Friday, April 24, 2015
In January, Barnstable County, Mass., reported the lowest unemployment rate among the three counties that make up Cape Cod and the Islands, at 8.8 percent, the U.S. Bureau of Labor Statistics reported today. (See chart 1.) Regional Commissioner Deborah A. Brown noted that Barnstable’s jobless rate was above the national average of 6.1 percent. Dukes (Martha’s Vineyard) and Nantucket Counties also had rates above that for the United States, at 11.6 and 12.1 percent, respectively. (See chart 1. The Technical Note at the end of this release contains county definitions. All data in this release are not seasonally adjusted; accordingly, over-the-year analysis is used throughout.)
Among the three counties that comprise Cape Cod and the Islands, Barnstable posted the only over-the-year decrease in its jobless rate, down 0.8 percentage point. Dukes and Nantucket Counties had unemployment rates in January 2015 that were up 0.2 and 0.1 percentage point, respectively from one year ago. The national unemployment rate fell 0.9 percentage point over this same time period.
|Area||Unemployment rates||Net change from|
|January 2012||January 2013||January 2014||January 2015||January 2012 to January 2013||January 2013 to January 2014||January 2014 to January 2015(1)|
Barnstable County, Mass.
Dukes County, Mass.
Nantucket County, Mass.
(1) County data are preliminary for the most recent month.
Both Barnstable and Nantucket had lower jobless rates in January 2015 than were reported three years ago. (See table A and chart 1.) The unemployment rate in Cape Cod fell 1.9 percentage points from January 2012 to January 2015, while the rate in Nantucket was down 1.6 points during this time.
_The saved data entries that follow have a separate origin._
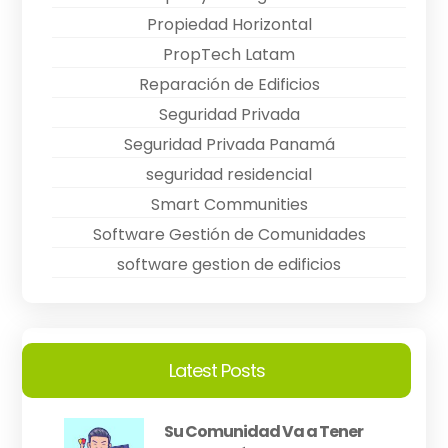
Propiedad Horizontal
PropTech Latam
Reparación de Edificios
Seguridad Privada
Seguridad Privada Panamá
seguridad residencial
Smart Communities
Software Gestión de Comunidades
software gestion de edificios
Latest Posts
Su Comunidad Va a Tener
The unemployment rate for Dukes County was unchanged from three years earlier. Nationally, the unemployment rate declined 2.7 percentage points over this three-year period.
This release presents unemployment rate data for counties from the Local Area Unemployment Statistics (LAUS) program, a federal-state cooperative endeavor.
Definitions. The labor force and unemployment data are based on the same concepts and definitions as those used for the official national estimates obtained from the Current Population Survey (CPS), a sample survey of households that is conducted for the Bureau of Labor Statistics (BLS) by the U.S. Census Bureau. The LAUS program measures employment and unemployment on a place-of-residence basis. The universe for each is the civilian noninstitutional population 16 years of age and over. Employed persons are those who did any work at all for pay or profit in the reference week (the week including the 12th of the month) or worked 15 hours or more without pay in a family business or farm, plus those not working who had a job from which they were temporarily absent, whether or not paid, for such reasons as labor-management dispute, illness, or vacation. Unemployed persons are those who were not employed during the reference week (based on the definition above), had actively looked for a job sometime in the 4-week period ending with the reference week, and were currently available for work; persons on layoff expecting recall need not be looking for work to be counted as unemployed. The labor force is the sum of employed and unemployed persons. The unemployment rate is the number of unemployed as a percent of the labor force.
Method of estimation. Estimates for the substate areas in this release are prepared through indirect estimation procedures using a building-block approach. Employment estimates, which are based largely on "place of work" estimates from the Current Employment Statistics (CES) program, are adjusted to refer to place of residence as used in the CPS. Unemployment estimates are aggregates of persons previously employed in industries covered by state unemployment insurance (UI) laws and entrants to the labor force data from the CPS. The substate estimates of employment and unemployment, which geographically exhaust the entire state, are adjusted proportionally to ensure that they add to the independently estimated state or balance-of-state totals. A detailed description of the estimation procedures is available from BLS upon request.
Annual revisions. Labor force and unemployment data for prior years reflect adjustments made at the end of each year, usually implemented with January estimates. The adjusted estimates reflect updated population data from the U.S. Census Bureau, any revisions in the other data sources, and model reestimation.
Area definitions: The Cape Cod and the Islands area includes:
Barnstable County which consists of the towns of Barnstable, Bourne, Brewster, Chatham, Dennis, Eastham, Falmouth, Harwich, Mashpee, Orleans, Provincetown, Sandwich, Truro, Wellfleet, and Yarmouth.
Dukes County which consists of the towns of Aquinnah, Chilmark, Edgartown, Oak Bluffs, Tisbury, and West Tisbury.
Nantucket County which consists of the town of Nantucket.